Stated task >> Recast the items below as a numbered list with one line per number and no blank lines. Start at the first line and end with the line that contains "Write the ABC notation for this score.".

(Saved entries)
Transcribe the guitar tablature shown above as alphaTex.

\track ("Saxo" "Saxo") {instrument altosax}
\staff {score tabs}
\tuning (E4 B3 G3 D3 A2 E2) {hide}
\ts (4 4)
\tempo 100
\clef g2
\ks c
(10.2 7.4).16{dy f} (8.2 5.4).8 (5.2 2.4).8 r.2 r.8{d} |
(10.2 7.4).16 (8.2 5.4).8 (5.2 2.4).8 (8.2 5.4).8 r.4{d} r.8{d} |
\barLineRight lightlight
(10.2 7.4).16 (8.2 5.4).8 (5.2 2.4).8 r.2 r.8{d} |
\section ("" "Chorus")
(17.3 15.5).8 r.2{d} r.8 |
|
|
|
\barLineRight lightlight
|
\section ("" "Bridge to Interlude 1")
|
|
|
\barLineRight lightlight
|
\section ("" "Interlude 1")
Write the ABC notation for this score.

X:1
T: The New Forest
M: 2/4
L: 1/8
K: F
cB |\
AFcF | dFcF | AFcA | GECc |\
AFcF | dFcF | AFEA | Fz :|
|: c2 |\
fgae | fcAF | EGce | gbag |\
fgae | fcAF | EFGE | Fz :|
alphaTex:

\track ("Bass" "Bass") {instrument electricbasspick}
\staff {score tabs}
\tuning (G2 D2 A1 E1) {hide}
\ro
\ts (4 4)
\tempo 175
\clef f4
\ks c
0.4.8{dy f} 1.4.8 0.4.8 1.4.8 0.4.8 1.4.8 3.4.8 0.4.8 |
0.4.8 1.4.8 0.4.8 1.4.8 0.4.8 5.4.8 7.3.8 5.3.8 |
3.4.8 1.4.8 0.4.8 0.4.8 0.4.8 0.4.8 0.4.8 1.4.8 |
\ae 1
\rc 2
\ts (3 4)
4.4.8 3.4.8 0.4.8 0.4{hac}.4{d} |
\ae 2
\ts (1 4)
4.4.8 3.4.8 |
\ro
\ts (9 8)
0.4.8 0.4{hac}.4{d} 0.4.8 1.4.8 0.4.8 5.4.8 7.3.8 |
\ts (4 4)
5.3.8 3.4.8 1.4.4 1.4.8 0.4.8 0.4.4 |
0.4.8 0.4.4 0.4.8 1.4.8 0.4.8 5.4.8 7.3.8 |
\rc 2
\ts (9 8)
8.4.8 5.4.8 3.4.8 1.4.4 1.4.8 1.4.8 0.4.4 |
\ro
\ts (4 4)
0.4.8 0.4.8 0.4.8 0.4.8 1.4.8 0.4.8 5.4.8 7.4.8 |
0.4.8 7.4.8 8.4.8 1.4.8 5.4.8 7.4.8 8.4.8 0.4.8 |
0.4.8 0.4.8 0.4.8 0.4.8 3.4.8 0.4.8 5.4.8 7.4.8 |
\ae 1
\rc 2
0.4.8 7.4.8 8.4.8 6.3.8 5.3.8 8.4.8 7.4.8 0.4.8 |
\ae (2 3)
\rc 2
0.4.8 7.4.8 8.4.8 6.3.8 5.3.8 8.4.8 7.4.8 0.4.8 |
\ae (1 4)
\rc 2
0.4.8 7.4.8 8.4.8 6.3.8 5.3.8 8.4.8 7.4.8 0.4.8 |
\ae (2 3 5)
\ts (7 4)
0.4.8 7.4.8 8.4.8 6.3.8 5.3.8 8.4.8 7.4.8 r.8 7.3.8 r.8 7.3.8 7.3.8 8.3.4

Exercise answer >>
1. Transcribe the guitar tablature shown above as alphaTex.
2. \track ("Saxo" "Saxo") {instrument altosax}
3. \staff {score tabs}
4. \tuning (E4 B3 G3 D3 A2 E2) {hide}
5. \ts (4 4)
6. \tempo 100
7. \clef g2
8. \ks c
9. (10.2 7.4).16{dy f} (8.2 5.4).8 (5.2 2.4).8 r.2 r.8{d} |
10. (10.2 7.4).16 (8.2 5.4).8 (5.2 2.4).8 (8.2 5.4).8 r.4{d} r.8{d} |
11. \barLineRight lightlight
12. (10.2 7.4).16 (8.2 5.4).8 (5.2 2.4).8 r.2 r.8{d} |
13. \section ("" "Chorus")
14. (17.3 15.5).8 r.2{d} r.8 |
15. |
16. |
17. |
18. \barLineRight lightlight
19. |
20. \section ("" "Bridge to Interlude 1")
21. |
22. |
23. |
24. \barLineRight lightlight
25. |
26. \section ("" "Interlude 1")
27. Write the ABC notation for this score.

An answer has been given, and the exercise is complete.